Степной Огонь сплюнул прямо на ковер.
— Будь ты не гантой, Корт, а простым всадником, я бы сказал: ты скользкий, как собачье дерьмо. Юхан, ты ответь: какие слухи бродят по орде?
Молодой Рейс залился краской. Было трудно повторить такую клевету, но солгать вождю — и вовсе невозможно.
— Говорят, Моран, будто Спутники сломали твою волю вместе с ногами, потому ты больше не можешь воевать. Еще говорят, когда девка Литленд отказала, у тебя засохло все, что между ног.

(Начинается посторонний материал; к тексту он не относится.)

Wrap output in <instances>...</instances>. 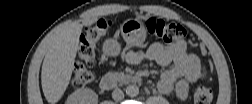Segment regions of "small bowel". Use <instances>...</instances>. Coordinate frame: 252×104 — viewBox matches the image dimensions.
<instances>
[{
    "label": "small bowel",
    "mask_w": 252,
    "mask_h": 104,
    "mask_svg": "<svg viewBox=\"0 0 252 104\" xmlns=\"http://www.w3.org/2000/svg\"><path fill=\"white\" fill-rule=\"evenodd\" d=\"M146 60L166 68L157 83L158 91L161 94L175 92L181 100L187 98L190 86L204 77L198 57L187 50L184 40L170 44L154 43L147 50H133L126 55V61L131 65Z\"/></svg>",
    "instance_id": "small-bowel-1"
}]
</instances>
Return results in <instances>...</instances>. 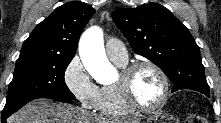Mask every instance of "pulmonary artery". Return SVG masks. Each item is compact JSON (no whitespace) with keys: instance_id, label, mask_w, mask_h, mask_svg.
Here are the masks:
<instances>
[{"instance_id":"obj_1","label":"pulmonary artery","mask_w":221,"mask_h":123,"mask_svg":"<svg viewBox=\"0 0 221 123\" xmlns=\"http://www.w3.org/2000/svg\"><path fill=\"white\" fill-rule=\"evenodd\" d=\"M106 53L113 62L125 65L128 61V53L124 44L115 38H111L106 43Z\"/></svg>"}]
</instances>
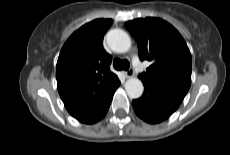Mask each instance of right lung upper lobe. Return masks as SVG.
<instances>
[{
	"instance_id": "obj_1",
	"label": "right lung upper lobe",
	"mask_w": 230,
	"mask_h": 155,
	"mask_svg": "<svg viewBox=\"0 0 230 155\" xmlns=\"http://www.w3.org/2000/svg\"><path fill=\"white\" fill-rule=\"evenodd\" d=\"M112 23L111 19H97L83 25L61 49L56 67L58 91L73 117L102 105L119 82L109 69L112 58L102 48Z\"/></svg>"
}]
</instances>
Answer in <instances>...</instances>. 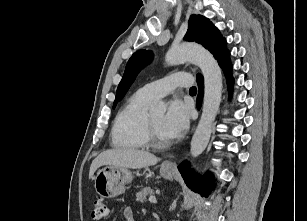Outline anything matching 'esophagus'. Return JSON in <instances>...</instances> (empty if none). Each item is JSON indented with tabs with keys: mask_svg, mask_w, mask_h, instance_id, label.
I'll use <instances>...</instances> for the list:
<instances>
[{
	"mask_svg": "<svg viewBox=\"0 0 307 221\" xmlns=\"http://www.w3.org/2000/svg\"><path fill=\"white\" fill-rule=\"evenodd\" d=\"M165 165H166L167 167H172V168L176 167V163L173 162V161H166V162H165Z\"/></svg>",
	"mask_w": 307,
	"mask_h": 221,
	"instance_id": "34e87169",
	"label": "esophagus"
}]
</instances>
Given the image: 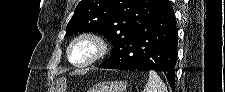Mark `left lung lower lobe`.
I'll list each match as a JSON object with an SVG mask.
<instances>
[{"instance_id":"obj_1","label":"left lung lower lobe","mask_w":225,"mask_h":92,"mask_svg":"<svg viewBox=\"0 0 225 92\" xmlns=\"http://www.w3.org/2000/svg\"><path fill=\"white\" fill-rule=\"evenodd\" d=\"M177 45L175 14L167 1L137 29L131 40L103 61L99 68L161 71L174 91Z\"/></svg>"}]
</instances>
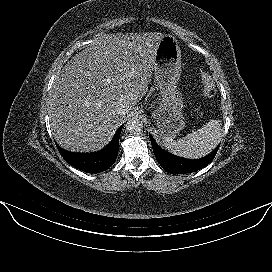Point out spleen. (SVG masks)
Masks as SVG:
<instances>
[{
	"mask_svg": "<svg viewBox=\"0 0 272 272\" xmlns=\"http://www.w3.org/2000/svg\"><path fill=\"white\" fill-rule=\"evenodd\" d=\"M221 138V121L210 120L197 131L182 139L164 137L163 146L171 153L184 158H201L209 154L219 143Z\"/></svg>",
	"mask_w": 272,
	"mask_h": 272,
	"instance_id": "1",
	"label": "spleen"
}]
</instances>
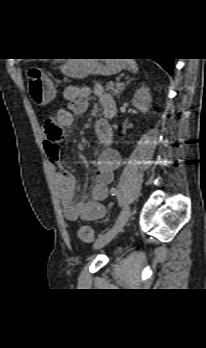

Степной Огонь хлопнул его по плечу:
— Вот ответ настоящего шавана! Сын Степи говорит прямо, а не виляет, как змея.
Корт оправдался:
— Моя память не хранит такую гнусную клевету, вот я и не мог вспомнить, о чем были слухи. Но если уж говорить прямо, дух орды — не на высоте. Еще немного, и все разойдутся кто куда. И добавим то, как наш простой здесь бьет по карману славного Юхана.
Пребывание орды в Рей-Рое обходилось молодому Рейсу в сотню коров каждый день. По первой ордынцы щедро платили за пищу и женщин, овес и вино — словом, за все, что получали в городе. Но чем дальше, тем сильней истощались трофеи, захваченные в Литленде, и тем меньше всадники Морана желали платить за что-либо. Видя, как тает отцовское богатство, Юхан испытывал сожаление, хотя и стыдился этого чувства.